Orang itu berjalan di udara dalam beberapa langkah. Tempat kakinya berpijak seperti tertahan oleh sesuatu seperti angin yang padat, pijakan terakhir mendorongnya tinggi, melesat ke atas.

Tepat saat ia mulai melambat, ia mengangkat tangannya, seperti menggenggam sesuatu, mengucap sejumlah kata dengan cepat, dan dalam sekejap, sejumlah angin berputar cepat di sekitar tangannya, menjadi padat berbentuk sebuah tombak, yang seketika itu juga ia tembakkan ke arah pohon besar di depannya, dan bumm.

Ternyata itu asal suaranya, gumam Riku yang masih tercengang dengan apa yang terjadi, siapa dia? 

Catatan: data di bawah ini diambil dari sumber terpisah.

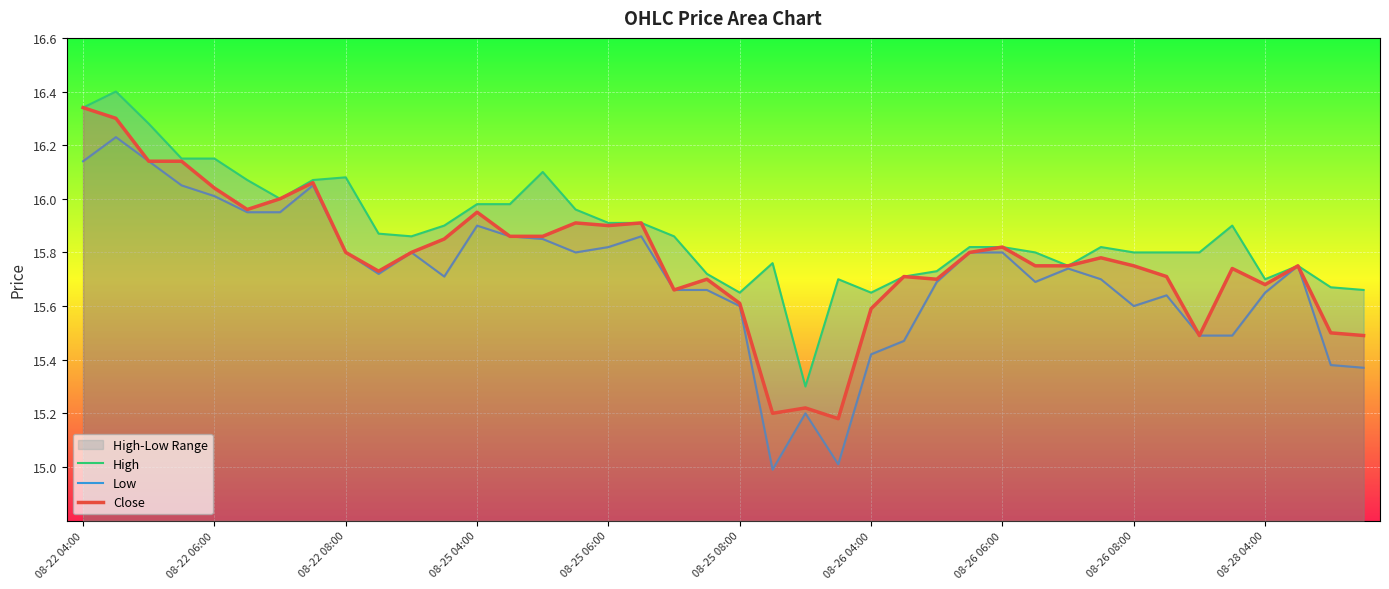

In Close, how many points are lower than both neighbors (excluding endpoints)?

9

Semantara masih di dalam ketinggian, orang itu kembali mengeluarkan jurus yang sama, meski dalam keadaan tubuhnya yang terbalik hingga 180 derajat dalam posisi terjatuh, tidak melemahkan fokusnya, tombak kedua, bumm. 

Sesaat sebelum jatuh, ia mengeluarkan tombak lagi, tombak ketiga, lalu melemparkannya. Tapi aneh, arah tombaknya terasa berbeda, arah itu--

Oh tidak--bumm. Riku berhasil menghindari tombak itu, sedetik saja ia lengah, maka ia akan habis oleh tombak itu.

Bagaimana dia tahu aku disini, gumam Riku. 

Sekejap dalam posisi terjatuh, sebab terkejut, Riku melihat ke arah orang itu, yang ternyata sudah berada di atasnya dengan tangan terangkat, siap menghantamnya.

Dengan sigap Riku menendang tubuh orang itu, memanfaatkan hal itu untuk memutar tubuhnya, menjauh dari jangkauan pukulan tersebut--bumm, pukulan tersebut menyentuh ruang kosong, tekanannya sampai ke tanah di bawah mereka dan membuat lubang berukuran sedang.

Riku dan orang itu terjatuh dalam keadaan sigap dengan kuda-kuda. Riku bersiap-siap menyerang, dan--

"Riku?" Ucap orang tersebut. Tudung di kepala membuatnya sulit dikenali. Riku masih menjaga kuda-kudanya.

"Ini aku, Teera." Ucap orang itu seraya melepas tudungnya. Riku melepas kuda-kudanya.

"Teera? Apa yang kau lakukan disini?" Tanya Riku. Teera merupakan teman jauhnya. Kakek Teera merupakan teman dari kakek Riku. 

"Kemarin, aku diminta kakekmu untuk berkunjung. Katanya, kau kesepian hahaha, benar itu?"

"Tidak, itu tidak benar. Mau saja kau dibodohi orang tua itu"

"Ya, setidaknya aku bisa melihatmu. Lihat lah aku, sudah resmi menjadi dewasa, hehe." Ucapnya seraya menunjukkan kalung yang terpaut di lehernya.

Kalung biasa, namun dengan sebuah batu kecil ditengahnya, batu yang indah, apakah?

"Jimat, kah?" Tanya Riku.

"Ya, kau benar"

Riku tidak percaya, bagaimana Teera sudah mendapat Jimat? 

"Jimatku adalah tipe elemen, angin lebih tepatnya." Teera menjelaskan.

"Memang bukan tipe yang kuat. Tapi, aku tahu bagaimana menggunakannya."

Riku masih berkutat dalam dipikirannya, bagaimana Teera mendapat kekuatannya? Angin? Seberapa kuat kekuatan itu? Tidak kuat? Lantas suara dentuman tadi, bukankah itu terlalu kuat?

Melihat temannya berpikir keras, Teera mengambil inisiatif.

"Sudah, jangan terlalu dipikirkan, otakmu masih tumpul, hahaha."

"Ini sudah sore, ayo kita ke rumahmu." Lanjut Teera.

Riku yang melihat hari sudah malam, hanya mengangguk dan mulai berlari cepat meninggalkan hutan bersama Teera, pulang kembali ke rumah.